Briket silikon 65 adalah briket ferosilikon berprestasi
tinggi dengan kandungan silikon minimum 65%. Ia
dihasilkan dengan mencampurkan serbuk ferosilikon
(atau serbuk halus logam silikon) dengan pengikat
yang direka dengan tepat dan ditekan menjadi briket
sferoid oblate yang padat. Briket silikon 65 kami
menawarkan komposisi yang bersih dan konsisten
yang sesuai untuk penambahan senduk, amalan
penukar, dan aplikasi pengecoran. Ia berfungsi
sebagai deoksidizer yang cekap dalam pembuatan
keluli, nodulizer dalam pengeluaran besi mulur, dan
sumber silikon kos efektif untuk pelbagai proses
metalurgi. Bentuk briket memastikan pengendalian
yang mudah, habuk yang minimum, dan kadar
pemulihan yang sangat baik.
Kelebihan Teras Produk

- _What the exercise asks_:
From the first line to the last, retype the data exactly.

- _Task response_:
Briket silikon 65 adalah briket ferosilikon berprestasi
tinggi dengan kandungan silikon minimum 65%. Ia
dihasilkan dengan mencampurkan serbuk ferosilikon
(atau serbuk halus logam silikon) dengan pengikat
yang direka dengan tepat dan ditekan menjadi briket
sferoid oblate yang padat. Briket silikon 65 kami
menawarkan komposisi yang bersih dan konsisten
yang sesuai untuk penambahan senduk, amalan
penukar, dan aplikasi pengecoran. Ia berfungsi
sebagai deoksidizer yang cekap dalam pembuatan
keluli, nodulizer dalam pengeluaran besi mulur, dan
sumber silikon kos efektif untuk pelbagai proses
metalurgi. Bentuk briket memastikan pengendalian
yang mudah, habuk yang minimum, dan kadar
pemulihan yang sangat baik.
Kelebihan Teras Produk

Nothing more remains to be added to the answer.